→ Required work
1: In the Reymont excerpt below, which novel is named as Reymont's best-known work?
2: Repeat the Reymont excerpt below word for word, from "Born into an" up to and including "part of Chłopi.".
═════ Selected excerpt ═════
Polish novelist (1867–1925)

Władysław Stanisław Reymont (/pl/; born Rejment; 7 May 1867 – 5 December 1925) was a Polish novelist and the laureate of the 1924 Nobel Prize in Literature. His best-known work is the award-winning four-volume novel Chłopi (The Peasants).

Born into an impoverished noble family, Reymont was educated to become a master tailor, but instead worked as a gateman at a railway station and then as an actor in a troupe. His intensive travels and voyages encouraged him to publish short stories, with notions of literary realism. Reymont's first successful and widely praised novel was The Promised Land from 1899, which brought attention to the bewildering social inequalities, poverty, conflictive multiculturalism and labour exploitation in the industrial city of Łódź (Lodz). The aim of the novel was to extensively emphasize the consequences of extreme industrialization and how it affects society as a whole. In 1900, Reymont was severely injured in a railway accident, which halted his writing career until 1904 when he published the first part of Chłopi.

Władysław Reymont was popular in communist Poland due to his style of writing and the symbolism he used, including socialist concepts, romantic portrayal of the agrarian countryside and toned criticism of capitalism, all present in literary realism. His work is widely attributed to the Young Poland movement, which featured decadence and literary impressionism.

==Life==
Reymont was born in the village of Kobiele Wielkie, near Radomsko, as one of the nine children of Józef Rejment, an organist. His mother, Antonina Kupczyńska, had a talent for story-telling. She descended from the impoverished Polish nobility from the Kraków region. Reymont spent his childhood in Tuszyn, near Łódź, to which his father had moved to work at a wealthier church parish. Reymont was defiantly stubborn; after a few years of education in the local school, he was sent by his father to Warsaw into the care of his eldest sister and her husband to teach him his vocation. In 1885, after passing his examinations and presenting "a tail-coat, well-made", he was given the title of journeyman tailor, his only formal certificate of education.
═════ Input data ═════
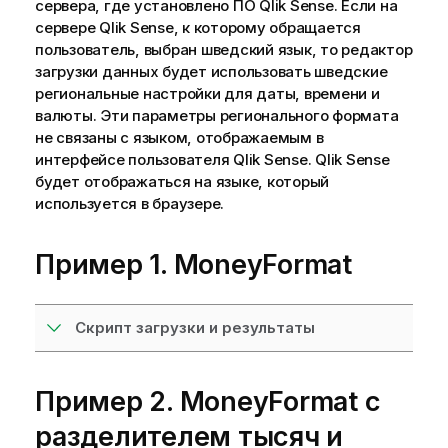
сервера, где установлено ПО
Qlik Sense
. Если на
сервере
Qlik Sense
, к которому обращается
пользователь, выбран шведский язык, то редактор
загрузки данных будет использовать шведские
региональные настройки для даты, времени и
валюты. Эти параметры регионального формата
не связаны с языком, отображаемым в
интерфейсе пользователя
Qlik Sense
.
Qlik Sense
будет отображаться на языке, который
используется в браузере.
Пример 1. MoneyFormat
Скрипт загрузки и результаты
Пример 2. MoneyFormat с
разделителем тысяч и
═════
→ Answers provided
1: The four-volume novel Chłopi (The Peasants).

2:
Born into an impoverished noble family, Reymont was educated to become a master tailor, but instead worked as a gateman at a railway station and then as an actor in a troupe. His intensive travels and voyages encouraged him to publish short stories, with notions of literary realism. Reymont's first successful and widely praised novel was The Promised Land from 1899, which brought attention to the bewildering social inequalities, poverty, conflictive multiculturalism and labour exploitation in the industrial city of Łódź (Lodz). The aim of the novel was to extensively emphasize the consequences of extreme industrialization and how it affects society as a whole. In 1900, Reymont was severely injured in a railway accident, which halted his writing career until 1904 when he published the first part of Chłopi.